___ DOCUMENT EXCERPT ___

It’s the most fun an Indian comedy has had in a while.

This in itself is a joyful premise for an eight-episode series, elevated by sharp writing that doesn’t skimp on either ambition or fun and is gift-wrapped with a glorious lead turn by the in-form Devaiah. The actor plays Nakul – a man who disappoints himself more than the world can disappoint him – with a passivity that makes him endlessly watchable. But what makes Afsos, a supremely original endeavour is how its narrative thrives on a constant element of surprise. It remains a thrilling overreach, even when the newer directions the latter episodes take don’t add up as seamlessly as the initial ones.

There’s also so much more to Afsos than just Nakul and Upadhyay. Soon, they make up just a fraction of the show’s proceedings. In a matter of episodes, Afsos diverts into an immortality angle that rides on the country’s devotion toward godmen and a Russian tourist and scientist scam that borders on the ludicrous. They’re accompanied by a troupe of well-meaning cops who make for easy supporting acts and nosy journalists allergic to fact-checks who boast of the worst depiction of the profession since Sonakshi Sinha’s outing in Noor. (In a show that otherwise boasts of a terrific ensemble, Dhruv Sehgal’s cameo as the magazine editor is a test of patience).

___ THE DATA ___

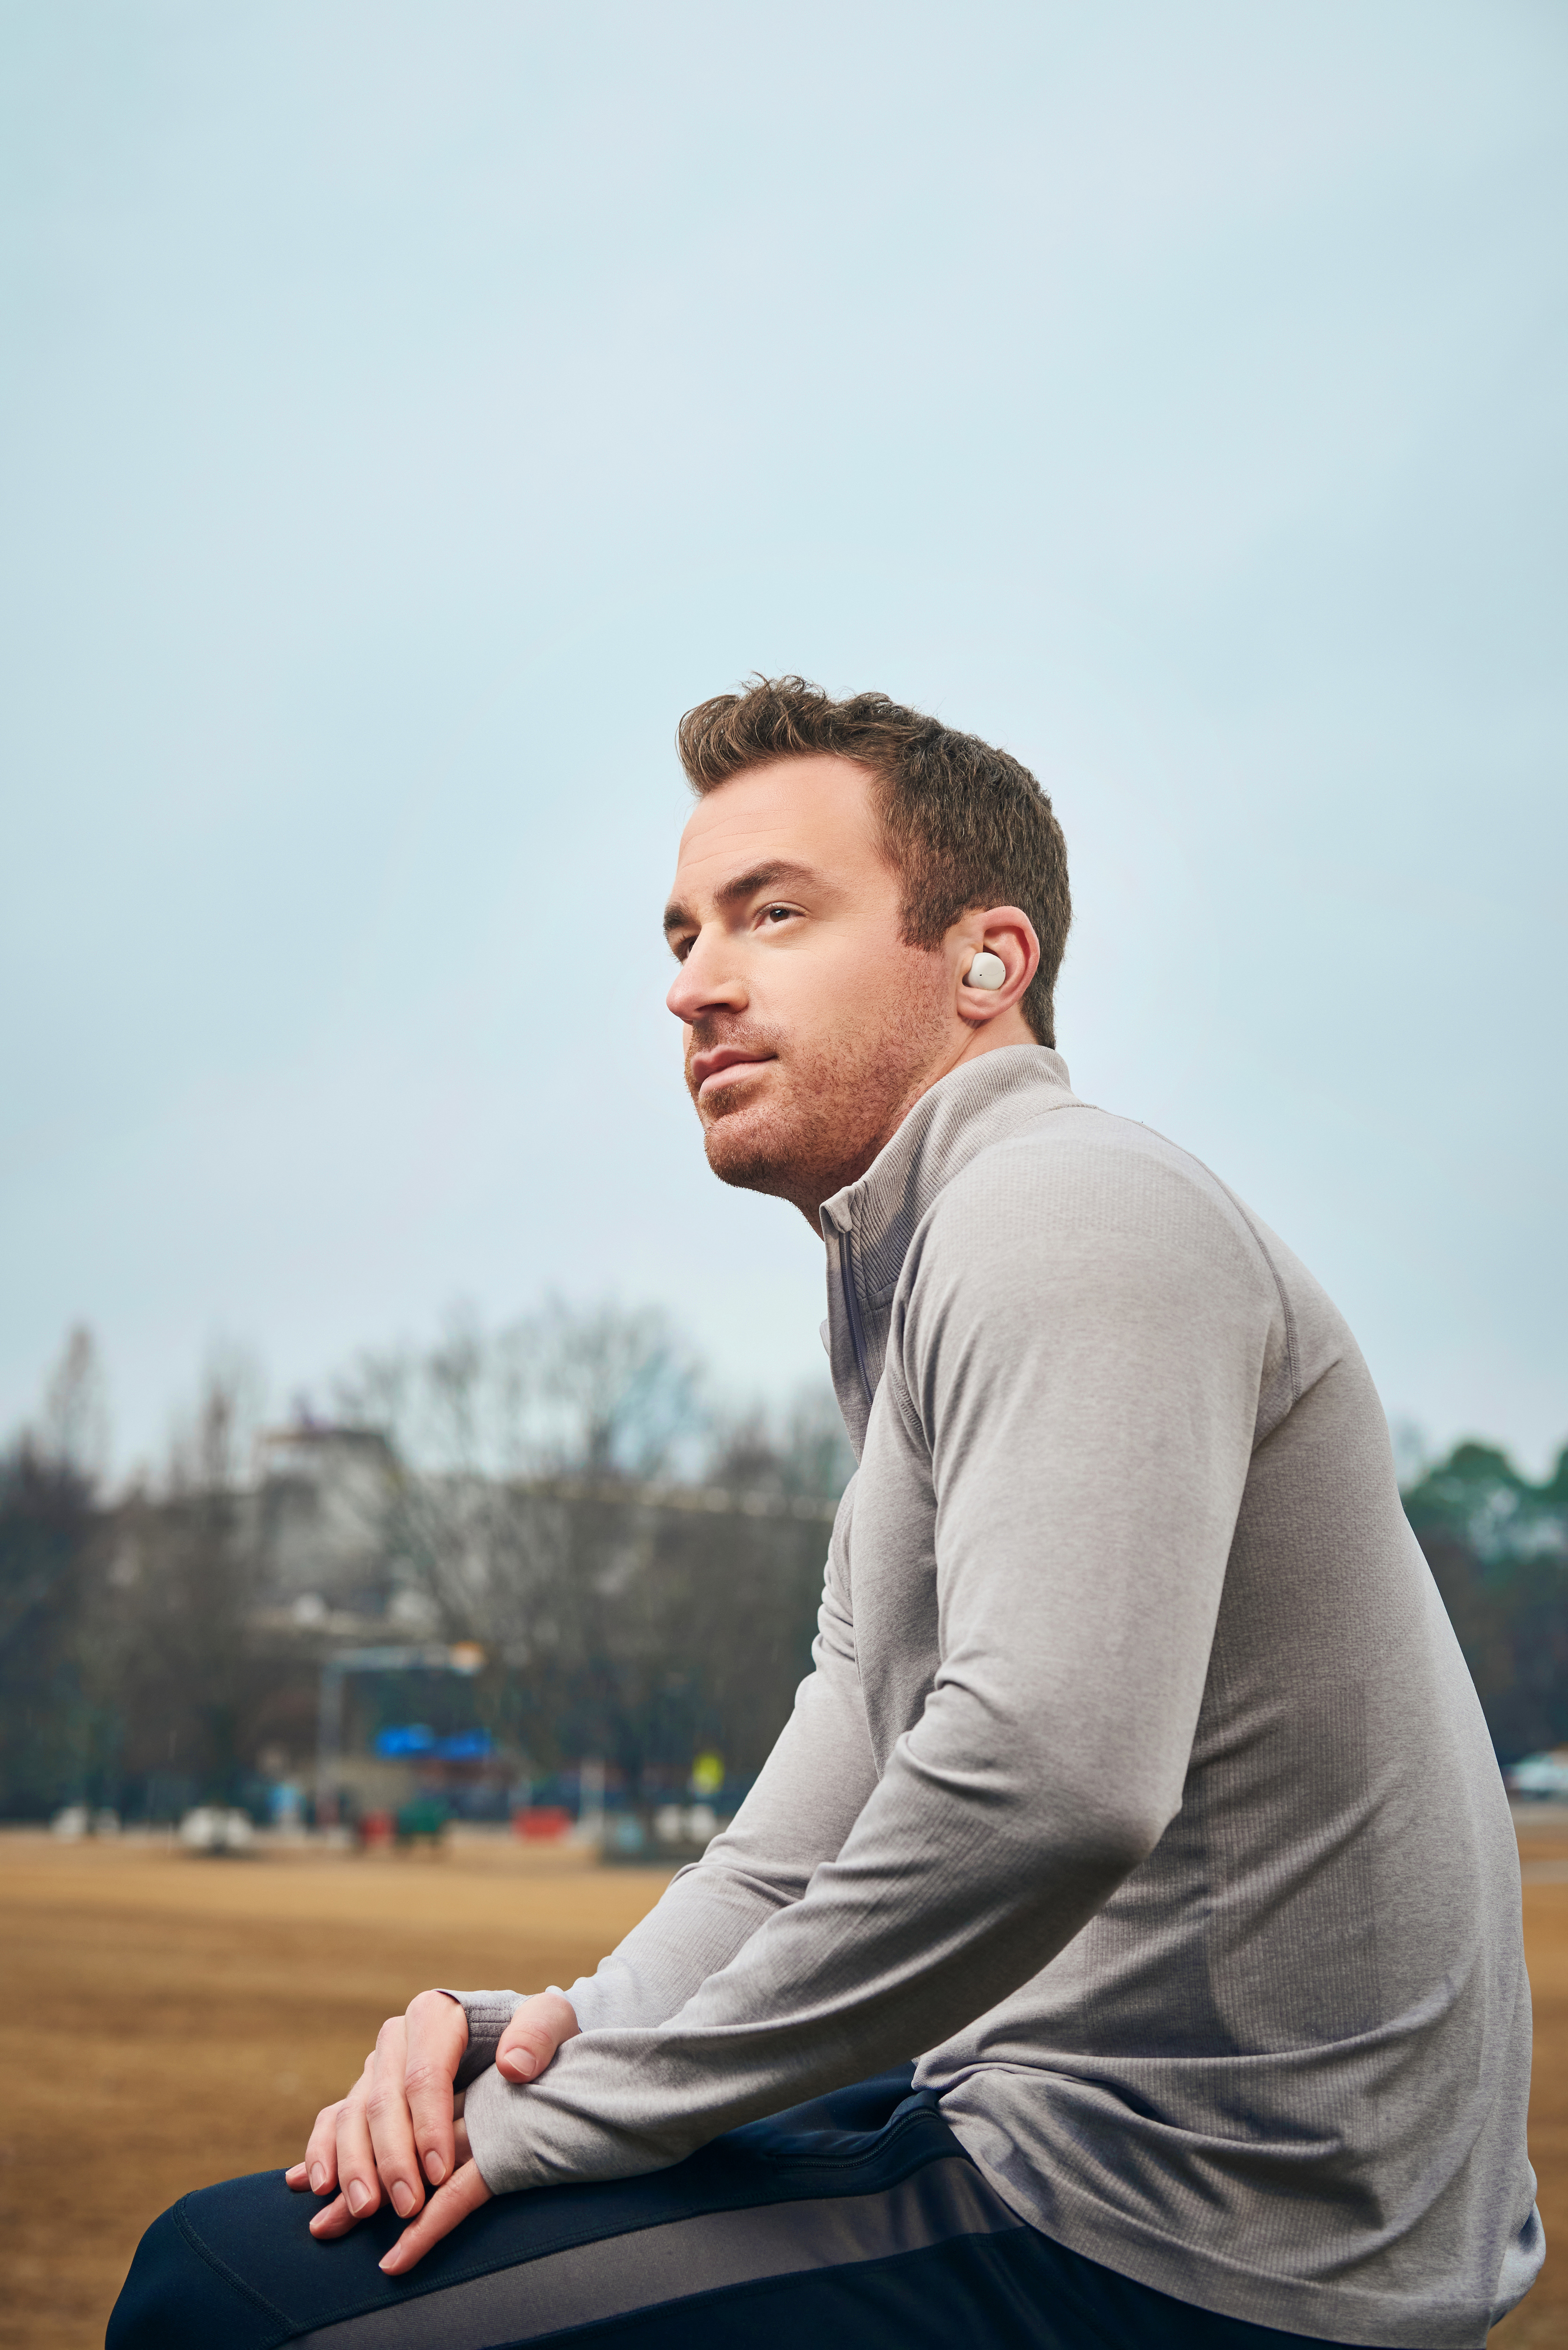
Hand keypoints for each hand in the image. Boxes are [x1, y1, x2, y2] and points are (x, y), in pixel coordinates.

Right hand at [286, 1987, 578, 2274]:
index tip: (440, 2174)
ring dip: (352, 2164)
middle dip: (390, 2158)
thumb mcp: (553, 2023)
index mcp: (436, 2015)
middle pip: (383, 2101)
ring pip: (351, 2114)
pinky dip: (321, 2152)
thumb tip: (514, 2064)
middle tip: (404, 2206)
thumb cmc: (537, 2037)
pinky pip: (331, 2121)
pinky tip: (318, 2187)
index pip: (425, 2075)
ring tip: (361, 2209)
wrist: (518, 2042)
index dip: (428, 2126)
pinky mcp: (363, 2095)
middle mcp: (397, 2038)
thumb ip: (540, 2033)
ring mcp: (376, 2068)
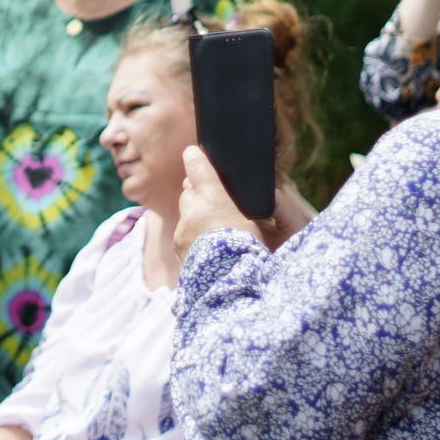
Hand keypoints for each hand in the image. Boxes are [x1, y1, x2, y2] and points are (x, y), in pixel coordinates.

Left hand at [175, 146, 264, 261]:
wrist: (234, 287)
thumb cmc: (254, 252)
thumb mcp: (261, 224)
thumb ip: (250, 204)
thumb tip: (243, 192)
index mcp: (213, 199)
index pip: (197, 166)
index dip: (195, 157)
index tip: (192, 152)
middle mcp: (192, 211)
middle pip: (189, 190)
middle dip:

___

→ AIM OF THE EXERCISE:
Continue the review of the comedy series Afsos from its last sentence.

→ RESULT OF THIS TASK:
There are times when Afsos feels needlessly stuffed and over-the-top and yet there’s rarely a moment when it isn’t deliciously entertaining. A plot-twist in the penultimate episode for instance, had me marvelling at the narrative pluck. Then there’s the deftness with which the writers employ dry humour to bridge the gap between the show as a social satire and an existential comedy, that has an almost irresistible appeal. A sub-plot about daily wage labourers literally hanging between life and death intersects seamlessly with the lives of people still figuring out whether death could rescue them from the lives they lead. But most of all, the show’s rumination on the business and the privilege of death, that flits between bleakness and irreverence, equips Afsos with a novelty that’s hard to imitate.

In the current eco-system of Indian streaming shows that are distinguishable by how easily they play by safe beats and worn-out tropes, it’s rare to witness creators make a comedy that is informed by its wickedness. It’s even rarer to set that comedy in a homegrown universe that pokes fun at the double standards of middle-class anxieties – death, religion, millennial indecisiveness and existentialism – in a way that is immediately recognisable. Afsos manages to do both. It’s the most fun an Indian comedy series has had in a while. It’s certainly the most fun I’ve had watching an Indian comedy series that understands what it takes to create one.